The town council hastened to consider the tailor's offer, and all the members voted for paying the tailor what he asked for. The head of the counsil was then sent to the king, asking him to make a decree that made the tailor the city's "fountain doctor", his salary paid by the city. The king agreed, but with the reservation that there had to be plenty of water coming if the well doctor was to get a salary.
The tailor now walked to the market and pointed to a grey, square stone in the pavement in the middle of the market. To the officials around him he said, "Gentlemen, let people tdig up that stone!"
As soon as they did, a jet of water sprang high into the air while the onlookers shouted and cried for joy. The same day the king called for the tailor and was very friendly, made him one of his royal advisers. During the reception someone mentioned the disease of the king's daughter, and the king asked his new adviser, "Do you think this sort of welling water have any effect on her disease?"
"Oh no, sire!" answered the 'fountain doctor'. "It is not water than will cure her. But if you will allow me to see her, I may perhaps find out why she is ill."
The king took his new adviser with him to the princess. She was very beautiful. The advisor felt her pulse, and then said, "Sire, if you will permit us to carry her to church, I think she can be healed."
The king welcomed the idea. "It is worth a try," he said.
In the church Sir Hans - the former tailor - was shown the offering box and then looked for and found a crack with a gold piece in it. He gave the gold piece to the princess and asked her to put in the poor box. She did, and at once got well again. Then they went back to the castle and made her father very happy.
The king's new adviser soon became chief minister, and then a count, a prince, and the princess's beloved husband.
After the wedding, the newly married couple went on a journey through the country. They came to the village that Hans once set out from when he was a moneyless tailor. A grinder stood beside the village inn. He was sharpening knives while his wife turned the grindstone for him. It was Peter and Lisa. At first she had not wanted to marry Peter when he returned, but she accepted him in the end, as he swore she would never see Hans again.
Hans recognized them at once, and called out to the coachman to stop. "Peter!" he said.
Peter started and hurried forward, asking what the prince wanted.
"I just want you to recognise what has become of me after you felled me in the woods. I lay under a tree when we parted, all alone and blind. But as I lay there, good fortune came my way, and now I can see again, I have got rich, and now I leave you! Have this purse of money in return for feeding me. Drive on, coachman!"

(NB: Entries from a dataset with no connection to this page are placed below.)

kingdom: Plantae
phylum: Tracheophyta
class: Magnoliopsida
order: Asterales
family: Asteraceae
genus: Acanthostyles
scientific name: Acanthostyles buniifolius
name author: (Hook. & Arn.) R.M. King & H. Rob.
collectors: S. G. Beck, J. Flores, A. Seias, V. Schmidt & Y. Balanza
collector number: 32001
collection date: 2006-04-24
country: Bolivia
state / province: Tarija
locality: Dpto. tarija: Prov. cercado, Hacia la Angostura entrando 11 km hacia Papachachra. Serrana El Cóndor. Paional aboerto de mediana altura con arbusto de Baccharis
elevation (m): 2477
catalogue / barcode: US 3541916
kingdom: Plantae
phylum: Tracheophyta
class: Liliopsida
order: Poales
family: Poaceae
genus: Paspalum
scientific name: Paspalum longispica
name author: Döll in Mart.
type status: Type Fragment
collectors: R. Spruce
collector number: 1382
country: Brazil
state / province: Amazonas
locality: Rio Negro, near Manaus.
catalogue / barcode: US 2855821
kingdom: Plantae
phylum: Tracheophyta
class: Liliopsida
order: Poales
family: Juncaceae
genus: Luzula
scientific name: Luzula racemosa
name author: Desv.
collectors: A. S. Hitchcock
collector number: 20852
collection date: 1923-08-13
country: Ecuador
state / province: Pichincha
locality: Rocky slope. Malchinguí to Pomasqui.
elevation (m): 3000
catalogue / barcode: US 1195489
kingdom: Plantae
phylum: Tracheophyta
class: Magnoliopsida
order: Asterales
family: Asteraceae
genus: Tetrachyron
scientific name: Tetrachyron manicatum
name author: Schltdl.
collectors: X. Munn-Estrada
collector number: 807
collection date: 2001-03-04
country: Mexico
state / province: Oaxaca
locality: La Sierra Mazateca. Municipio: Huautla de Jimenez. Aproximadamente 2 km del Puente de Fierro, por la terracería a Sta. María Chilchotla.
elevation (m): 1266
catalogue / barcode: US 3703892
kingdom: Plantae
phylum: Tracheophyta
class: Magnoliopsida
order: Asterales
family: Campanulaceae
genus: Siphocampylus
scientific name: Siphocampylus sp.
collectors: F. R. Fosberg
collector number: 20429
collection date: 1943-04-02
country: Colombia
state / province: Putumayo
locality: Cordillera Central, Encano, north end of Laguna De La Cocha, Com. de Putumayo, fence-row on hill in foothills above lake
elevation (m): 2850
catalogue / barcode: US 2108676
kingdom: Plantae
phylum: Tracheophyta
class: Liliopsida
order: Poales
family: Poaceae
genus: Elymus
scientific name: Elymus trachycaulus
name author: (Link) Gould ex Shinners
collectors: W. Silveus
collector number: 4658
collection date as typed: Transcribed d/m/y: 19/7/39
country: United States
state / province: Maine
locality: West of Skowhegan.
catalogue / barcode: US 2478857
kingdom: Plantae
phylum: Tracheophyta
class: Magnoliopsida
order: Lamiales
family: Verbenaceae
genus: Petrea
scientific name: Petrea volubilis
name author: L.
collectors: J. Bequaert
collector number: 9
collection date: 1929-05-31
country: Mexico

Peter stood as if he had become lame and stared after the fine-looking coach for some time. Then he gave the money to his wife saying, "That was Hans! I will go and seek my own fortune where he found his."
Off he went as fast as he could go to the place where he had blinded and left the starving Hans. A fox was running ahead of him and stopped at just that spot. Then a wolf came bounding too. Peter turned quickly and saw a bear who was trotting toward him. Peter hastily climbed a tree.
"Traitors! Traitors! Traitors!" barked the fox, and howled the wolf, and growled the bear. They accused each other of telling the secrets they had promised to keep. They grew very angry. In the end the bear and fox sided together against the wolf. They said he was the traitor, so he must be hanged. The fox twisted a rope out of fir twigs and tied a noose in it. The bear held the wolf fast and the fox put the noose around the wolf's neck. But as the wolf was pulled up in the air, he looked up and saw Peter sitting on a branch of the tree. "There is a man in the tree! He could have told our secrets!" he howled.
Now the two other animals looked up and let the wolf fall to the ground. "Let us interrrogate him!" they howled and grunted.
The bear climbed the tree, and with a blow from his forepaw he knocked Peter from the branch. He fell badly and died on the spot.